In a big win for protesters’ rights, the U.S. Court of Appeals for the Tenth Circuit overturned a lower court’s dismissal of a challenge to sweeping warrants to search a protester’s devices and digital data and a nonprofit’s social media data.

The case, Armendariz v. City of Colorado Springs, arose after a housing protest in 2021, during which Colorado Springs police arrested protesters for obstructing a roadway. After the demonstration, police also obtained warrants to seize and search through the devices and data of Jacqueline Armendariz Unzueta, who they claimed threw a bike at them during the protest. The warrants included a search through all of her photos, videos, emails, text messages, and location data over a two-month period, as well as a time-unlimited search for 26 keywords, including words as broad as “bike,” “assault,” “celebration,” and “right,” that allowed police to comb through years of Armendariz’s private and sensitive data—all supposedly to look for evidence related to the alleged simple assault. Police further obtained a warrant to search the Facebook page of the Chinook Center, the organization that spearheaded the protest, despite the Chinook Center never having been accused of a crime.

The district court dismissed the civil rights lawsuit brought by Armendariz and the Chinook Center, holding that the searches were justified and that, in any case, the officers were entitled to qualified immunity. The plaintiffs, represented by the ACLU of Colorado, appealed. EFF—joined by the Center for Democracy and Technology, the Electronic Privacy Information Center, and the Knight First Amendment Institute at Columbia University—wrote an amicus brief in support of that appeal.
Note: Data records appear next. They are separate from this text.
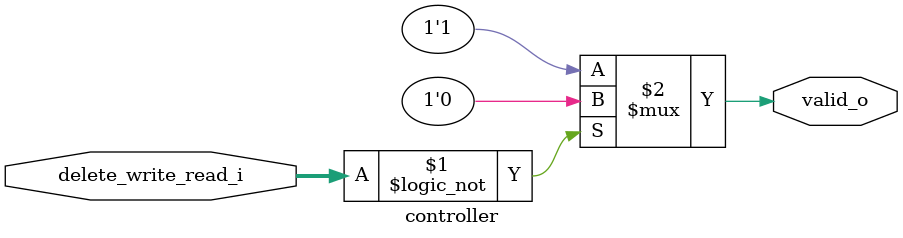
<source format=sv>
module controller (
    input   logic [1:0]                     delete_write_read_i,      // 00 = do nothing | 01 = read | 10 = write | 11 = delete
    output  wire                            valid_o
);
localparam logic [1:0] NOTHING_OPERATION = 2'b00;
localparam logic [1:0] READ_OPERATION    = 2'b01;
localparam logic [1:0] WRITE_OPERATION   = 2'b10;
localparam logic [1:0] DELTE_OPERATION   = 2'b11;

assign valid_o = (delete_write_read_i == NOTHING_OPERATION) ? 1'b0 : 1'b1;

endmodule
</source>
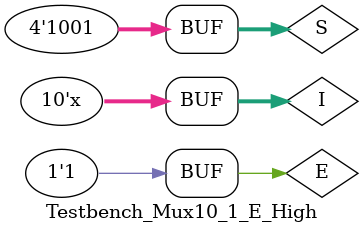
<source format=v>
`timescale 1ns / 1ps


module Testbench_Mux10_1_E_High;

	// Inputs
	reg [9:0] I;
	reg [3:0] S;
	reg E;

	// Outputs
	wire Y;

	// Instantiate the Unit Under Test (UUT)
	Mux10_1_E_High uut (
		.I(I), 
		.S(S), 
		.E(E), 
		.Y(Y)
	);

	initial begin
		// Initialize Inputs
		I = 0;
		S = 0;
		E = 0;

		// Wait 100 ns for global reset to finish
		#100;
        
		// Add stimulus here
		E = 1;
	
		//00
		S = 4'b0000;
		#600;
		S = 4'b0001;
		#500;
		S = 4'b0010;
		#500;
		S = 4'b0011;
		#500;
		
		//01
		S = 4'b0100;
		#500;
		S = 4'b0101;
		#500;
		S = 4'b0110;
		#500;
		S = 4'b0111;
		#500;		

		//10
		S = 4'b1000;
		#500;
		S = 4'b1001;
		#500;
		
	end
	always #5 I[9] = ~I[9];
	always #10 I[8] = ~I[8];
	always #15 I[7] = ~I[7];
	always #20 I[6] = ~I[6];
	always #25 I[5] = ~I[5];
	always #30 I[4] = ~I[4];
	always #35 I[3] = ~I[3];
	always #40 I[2] = ~I[2];
	always #45 I[1] = ~I[1];
	always #50 I[0] = ~I[0];
	
 
endmodule


</source>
In a 2-1 opinion, the Tenth Circuit reversed the district court’s dismissal of the lawsuit’s Fourth Amendment search and seizure claims. The court painstakingly picked apart each of the three warrants and found them to be overbroad and lacking in particularity as to the scope and duration of the searches. The court further held that in furnishing such facially deficient warrants, the officers violated “clearly established” law and thus were not entitled to qualified immunity. Although the court did not explicitly address the First Amendment concerns raised by the lawsuit, it did note the backdrop against how these searches were carried out, including animus by Colorado Springs police leading up to the housing protest.
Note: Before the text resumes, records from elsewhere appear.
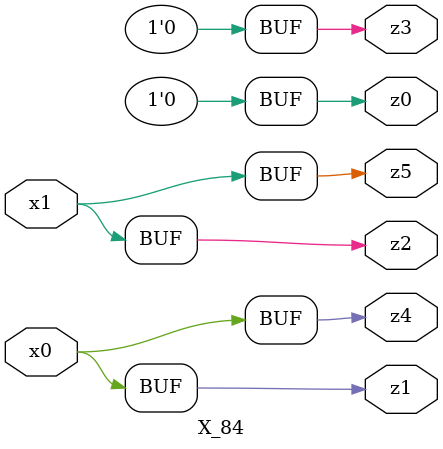
<source format=v>

module X_84 ( 
    x0, x1,
    z0, z1, z2, z3, z4, z5  );
  input  x0, x1;
  output z0, z1, z2, z3, z4, z5;
  assign z0 = 1'b0;
  assign z1 = x1 ? x0 : x0;
  assign z2 = x0 ? x1 : x1;
  assign z3 = 1'b0;
  assign z4 = x1 ? x0 : x0;
  assign z5 = x0 ? x1 : x1;
endmodule



</source>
It is rare for appellate courts to call into question any search warrants. It’s even rarer for them to deny qualified immunity defenses. The Tenth Circuit’s decision should be celebrated as a big win for protesters and anyone concerned about police immunity for violating people’s constitutional rights. The case is now remanded back to the district court to proceed—and hopefully further vindicate the privacy rights we all have in our devices and digital data.